START INPUT FOR THIS TASK
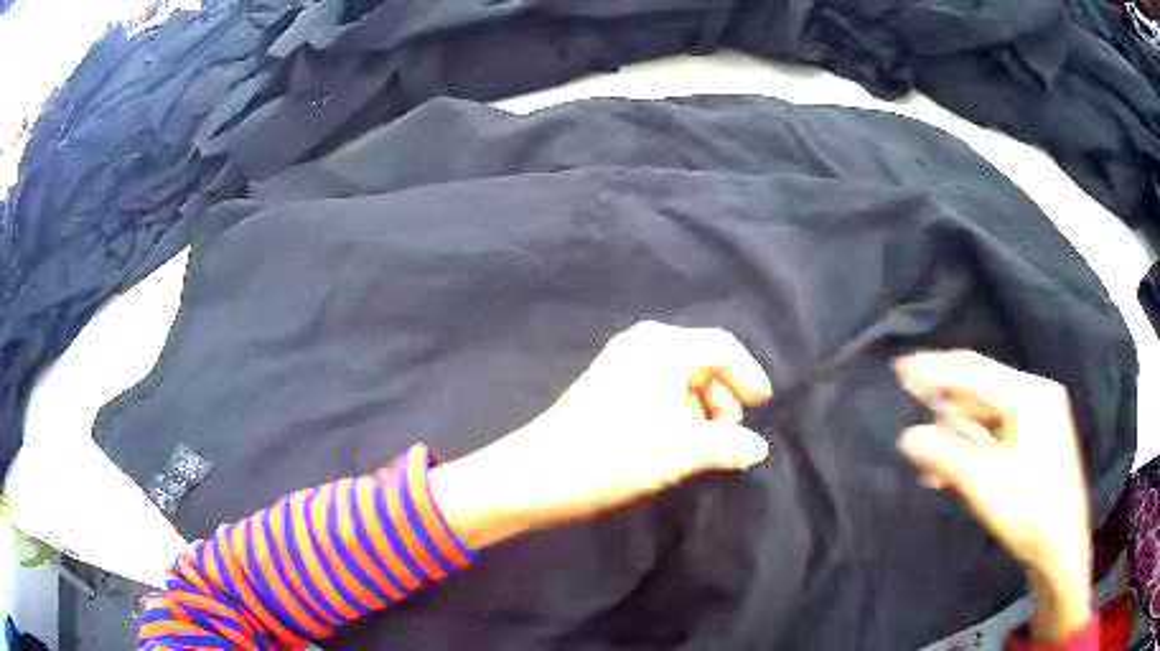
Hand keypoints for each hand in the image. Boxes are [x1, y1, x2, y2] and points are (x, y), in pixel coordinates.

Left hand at [430, 321, 772, 549]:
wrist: (539, 473)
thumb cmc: (617, 454)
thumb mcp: (683, 451)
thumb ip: (728, 445)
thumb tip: (757, 448)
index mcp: (664, 346)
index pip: (723, 346)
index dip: (749, 375)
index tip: (763, 406)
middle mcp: (642, 344)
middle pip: (701, 360)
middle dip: (723, 396)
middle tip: (732, 434)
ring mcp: (619, 364)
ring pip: (678, 378)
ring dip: (700, 409)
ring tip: (707, 446)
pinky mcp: (605, 387)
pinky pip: (655, 389)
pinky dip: (676, 412)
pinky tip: (677, 443)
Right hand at [894, 350, 1091, 642]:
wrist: (1062, 549)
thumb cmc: (1032, 515)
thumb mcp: (988, 488)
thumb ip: (949, 458)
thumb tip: (907, 437)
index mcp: (1031, 397)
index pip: (976, 372)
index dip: (937, 368)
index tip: (901, 368)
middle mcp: (1036, 396)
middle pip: (982, 389)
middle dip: (945, 405)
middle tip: (910, 412)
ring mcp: (1038, 417)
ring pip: (987, 413)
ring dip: (956, 432)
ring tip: (927, 459)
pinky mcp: (1035, 438)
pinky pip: (997, 431)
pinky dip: (972, 445)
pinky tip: (951, 468)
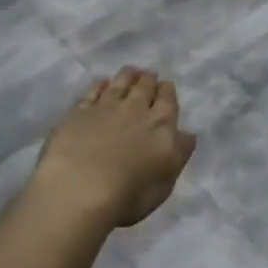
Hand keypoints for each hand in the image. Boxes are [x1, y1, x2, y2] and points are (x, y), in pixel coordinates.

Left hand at [34, 67, 195, 227]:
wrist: (79, 189)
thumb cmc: (128, 195)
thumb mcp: (165, 182)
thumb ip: (178, 154)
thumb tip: (188, 134)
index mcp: (161, 125)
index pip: (168, 100)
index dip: (167, 91)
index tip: (166, 86)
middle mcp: (136, 109)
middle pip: (145, 86)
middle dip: (149, 79)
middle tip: (148, 75)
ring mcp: (105, 107)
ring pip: (120, 82)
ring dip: (128, 75)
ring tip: (130, 71)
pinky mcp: (79, 111)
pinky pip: (93, 91)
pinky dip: (100, 85)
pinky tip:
END INPUT FOR THIS TASK
Copy out the data above exactly, except the pictures.

_FINAL ANSWER:_
Hand keypoints for each hand in the image. Boxes are [x1, y1, x2, y2] and points are (x, y), in pixel coordinates.

Left hand at [430, 321, 772, 549]:
wrist: (539, 473)
thumb cmc: (617, 454)
thumb mcp: (683, 451)
thumb ip: (728, 445)
thumb tip: (757, 448)
index mcp: (664, 346)
index pip: (723, 346)
index dip: (749, 375)
index tip: (763, 406)
middle mcp: (642, 344)
middle pip: (701, 360)
middle dip: (723, 396)
middle tip: (732, 434)
ring mcp: (619, 364)
ring pip: (678, 378)
ring dip: (700, 409)
ring tip: (707, 446)
pinky mcp: (605, 387)
pinky pip: (655, 389)
pinky dip: (676, 412)
pinky tip: (677, 443)
Right hand at [894, 350, 1091, 642]:
wrist: (1062, 549)
thumb cmc: (1032, 515)
thumb mcp: (988, 488)
thumb ip: (949, 458)
thumb tip: (907, 437)
index mcp: (1031, 397)
index pip: (976, 372)
index dip: (937, 368)
index tip: (901, 368)
middle mcp: (1036, 396)
middle pip: (982, 389)
middle dip: (945, 405)
middle tip: (910, 412)
ring mcp: (1038, 417)
ring pip: (987, 413)
ring dip: (956, 432)
ring tip: (927, 459)
pinky mcp: (1035, 438)
pinky pip: (997, 431)
pinky dip: (972, 445)
pinky tip: (951, 468)
Hand keypoints for each hand in the image. Boxes are [x1, y1, x2, y2] and points are (x, y), in pixel coordinates.

Left hand at [34, 67, 195, 227]:
wrist: (79, 189)
thumb cmc: (128, 195)
thumb mcp: (165, 182)
thumb ip: (178, 154)
thumb tip: (188, 134)
index mcp: (161, 125)
index pip: (168, 100)
index dip: (167, 91)
index tip: (166, 86)
middle mcp: (136, 109)
middle pip: (145, 86)
middle dip: (149, 79)
middle tip: (148, 75)
ring mcp: (105, 107)
ring pip: (120, 82)
ring dip: (128, 75)
ring tip: (130, 71)
pinky mcp: (79, 111)
pinky pip: (93, 91)
pinky dip: (100, 85)
pinky tip:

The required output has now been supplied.